I’m not sure how many Standpoint readers follow EastEnders; I imagine not that many. But the BBC probably considers it the jewel in its crown; even in today’s much diminished television universe it remains the most watched programme in the country, which is why its 25th anniversary has been extensively marked, culminating tonight in a special ‘live’ edition.I was a devotee of EastEnders way back in the 80s and then missed a couple of decades-worth;for various domestic reasons I returned last year and have watched every episode since. The writing can be excellent, and despite the series’ reputation for misery, often very funny, and pretty authentic. The characters of Walford are all recognisable to me, even as a SouthEastEnder.

But it is now pure fiction in the social as well as the narrative sense, and largely an exercise in nostalgia. When it started back in 1985, the kind of community it depicted was still just about there in the East End, although on its last legs. Now, it has completely disappeared. The portrayal of a community where people know intimately not just their neighbours, but their neighbours’ mothers and fathers, and all meet to discuss them in the local pub, is hugely attractive to an audience which no longer recognizes this as being of the real world.
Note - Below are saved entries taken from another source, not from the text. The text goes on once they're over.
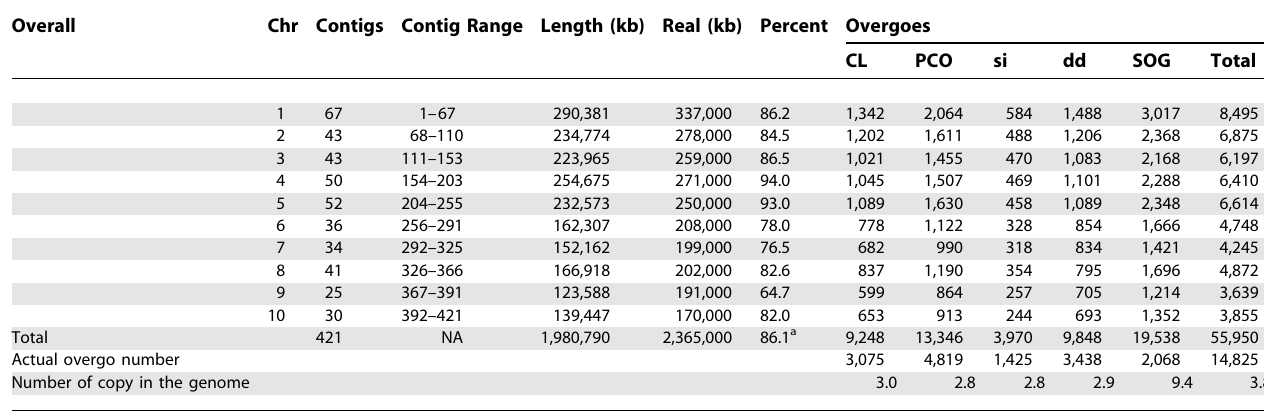
Table 2. Summary of the Maize Physical Map Overall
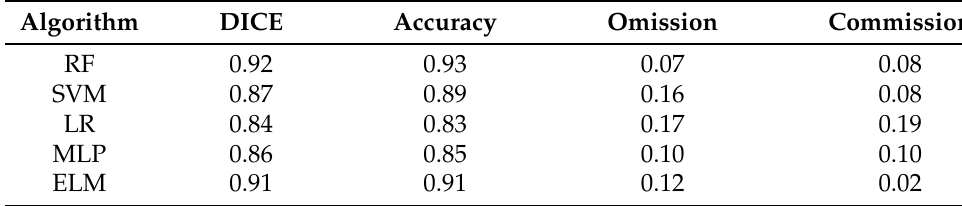
Table 6. Best model performance over the DELTA dataset for the test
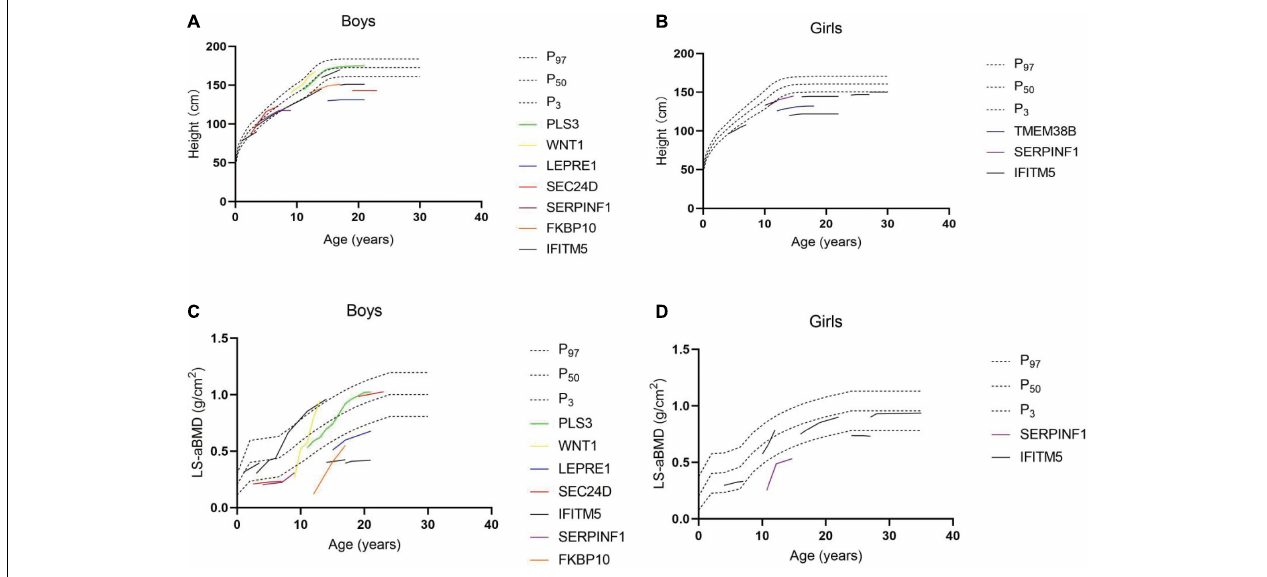
FIGURE 2 | Follow-up results of height in male (A) and female (B) patients. Follow-up results of bone mineral density of lumbar spine in male (C) and female (D)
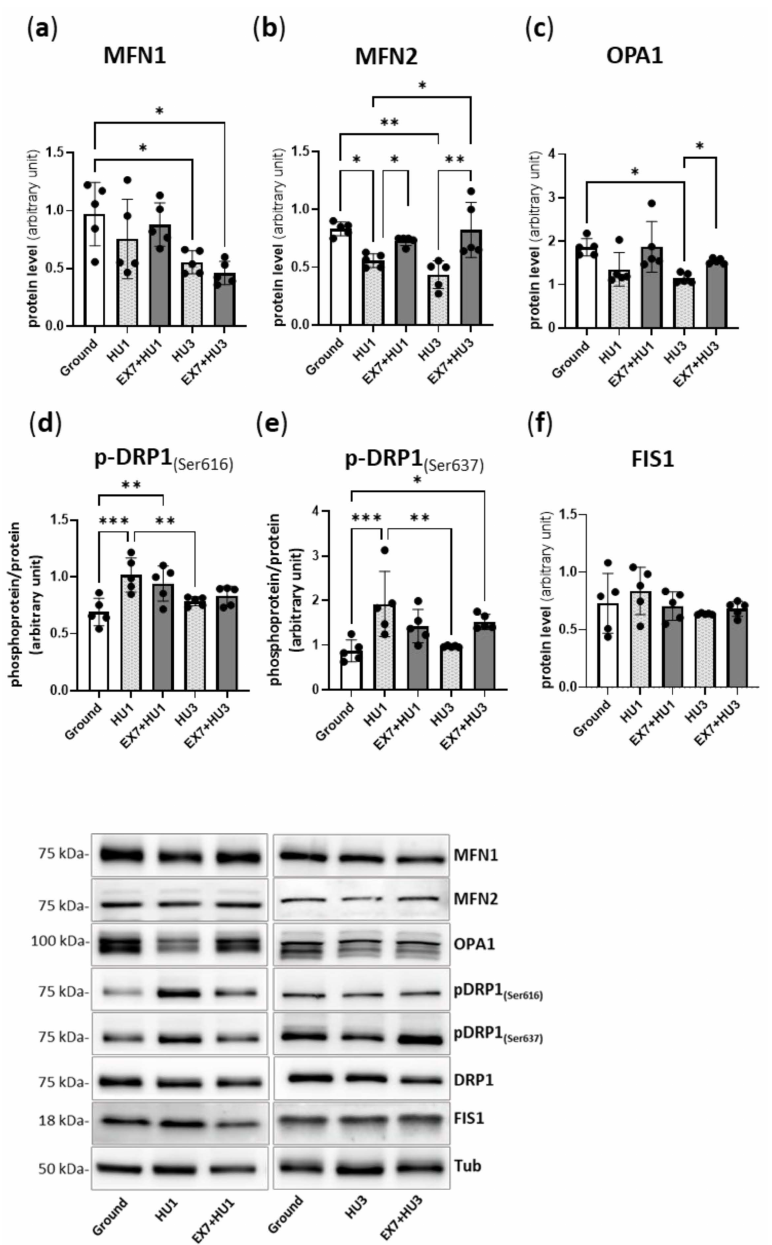
(Figure 5d,e). The protein level of pro-fission marker FIS1 was unchanged in all experimen- tal groups (Figure 5f).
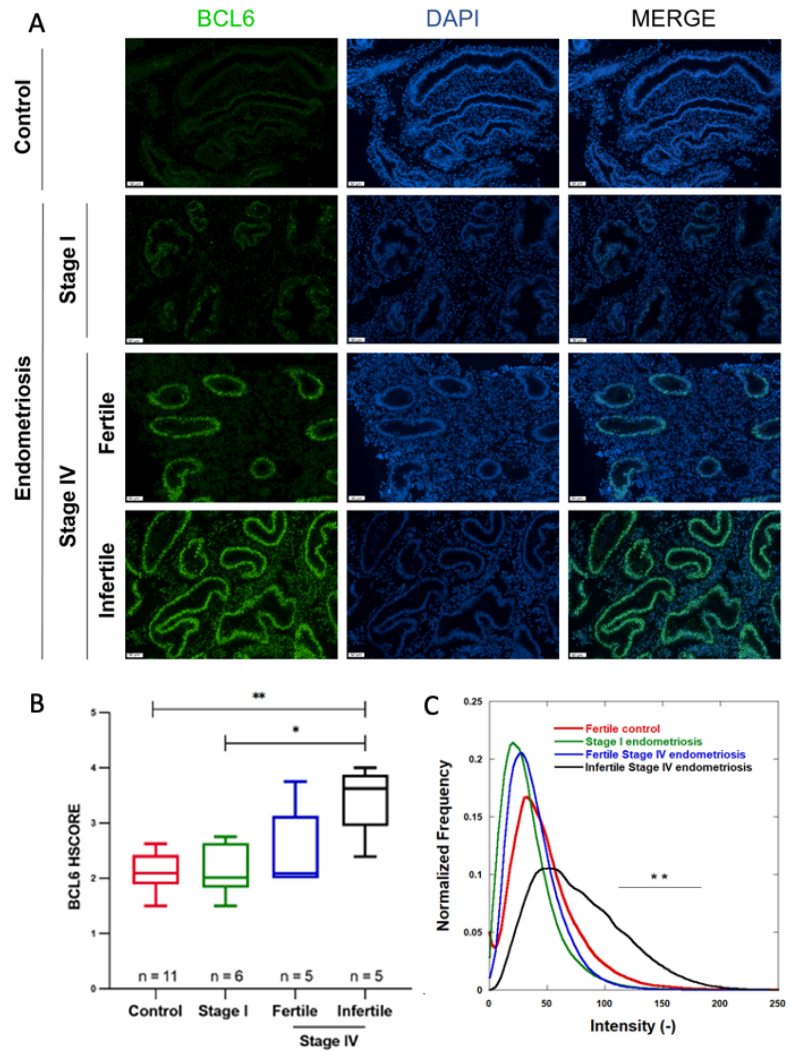
Figure 2. BCL6 expression in endometrium collected during laparoscopy: ( A ) Representative images of BCL6 expression in the endometrium of patients without endometriosis (controls), patients with stage I or stage IV endometriosis with or without associated fertility ( 50 µm); ( B ) BCL6 HSCOREs in control patients ( n = 11) and ( B ) patients with stage I ( n = 6) or stage IV, fertile ( n = 5) or infertile ( n = 5); ( C ) mean normalized BCL6 intensity distributions measured on all scanned sections in each group of patients. * p ≤ 0.05, and ** p ≤ 0.01.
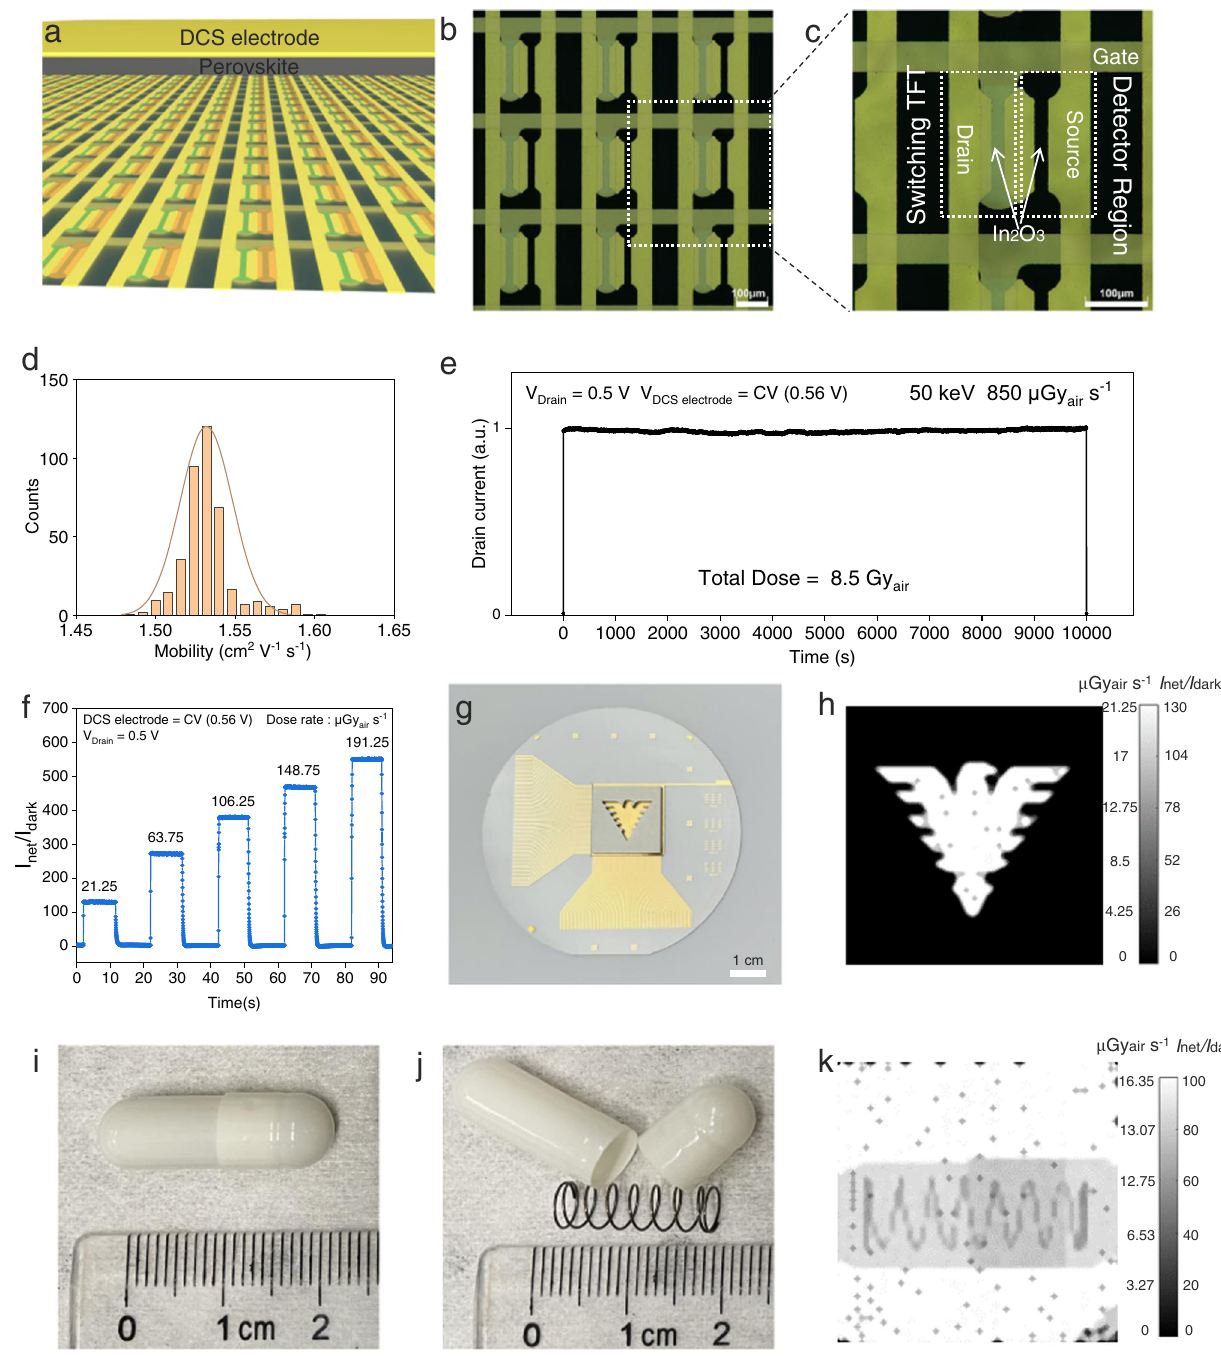
Fig. 5 | DCS X-ray detector array and X-ray imaging. a Schematic illustration of theDCSX-raydetectorarray. b Opticalimageofafractionofdetectorarrayofnine pixels. c , The pixel pitch is 312.5 μ m. The photosensitive area is 30 μ m×200 μ m. d Electron mobility distribution of randomly selected400 pixels. e Stability test of the DCS detector. The X-ray photon energy is 50keV and the dose rate is 0.85 mGy air s − 1 . The total received dose is 8.5 Gy air . f The image contrast is determined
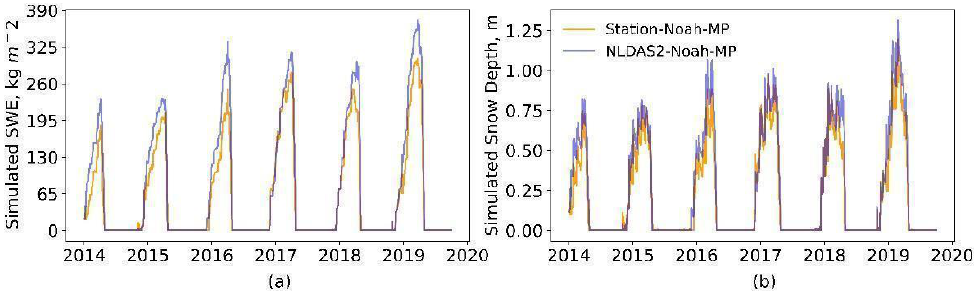
Figure 3. Simulated ( a ) Snow Water Equivalent; ( b ) Snow Depth, from Noah-MP Model versus Station-Noah-MP from WY 2014 – 2019.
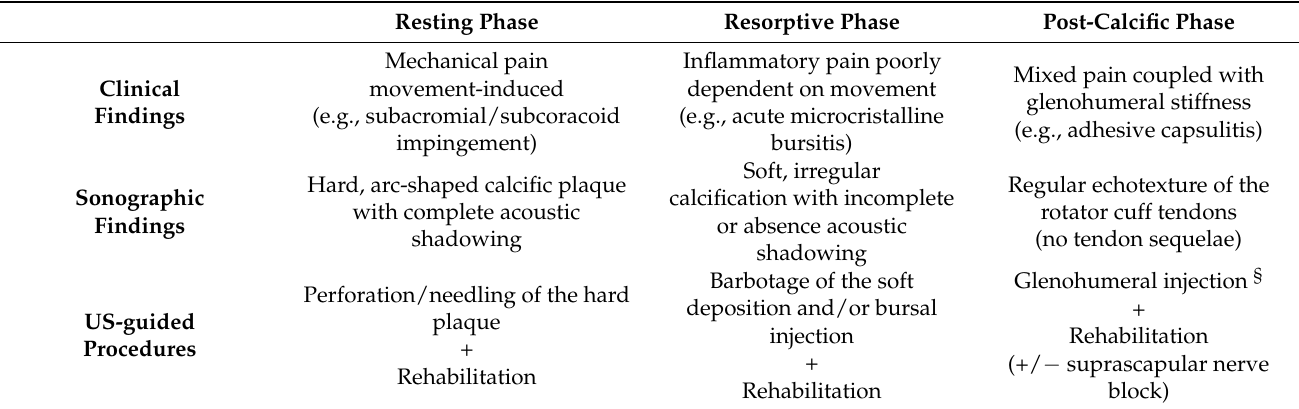
Table 1. Clinical/sonographic ‘look’ on the Uhthoff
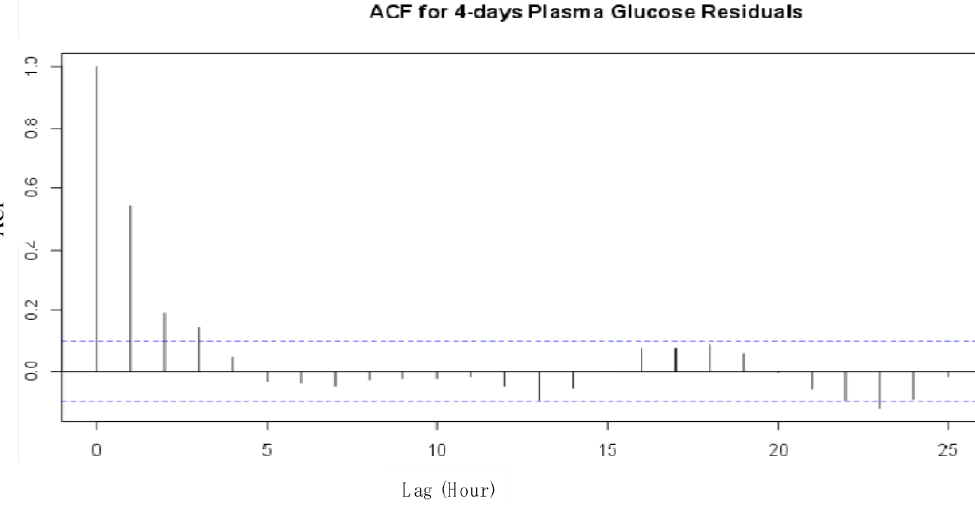
Figure 4. ACF for four consecutive days’ plasma glucose residuals from the SDE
Indeed the Queen Vic itself would probably be long closed; inner city pubs are shutting up shop every minute, not just because of cheap supermarket booze and the smoking ban, but because of the vast demographic changes. Indeed the programme is probably, as Greg Dyke might say, ‘hideously white’; Essex is now the place where you would find most of the white characters.

There’s no mention of Jihad down at the Queen Vic. There are no communities living apart from each other, uneasily side-by-side. When there’s a wedding, such as last night, everybody goes. Young and old still mix freely – despite a big reduction in the number of older characters, doubtless due to the BBC’s preoccupation with getting the youth audience.  Oh, and there are none of the  ’artisans’ or Brit artists who’ve moved in to the real East End – for which we should give thanks I think.

So what of 25 years time? On the present time lag basis, perhaps we can expect a picture of Walford in the year 2010.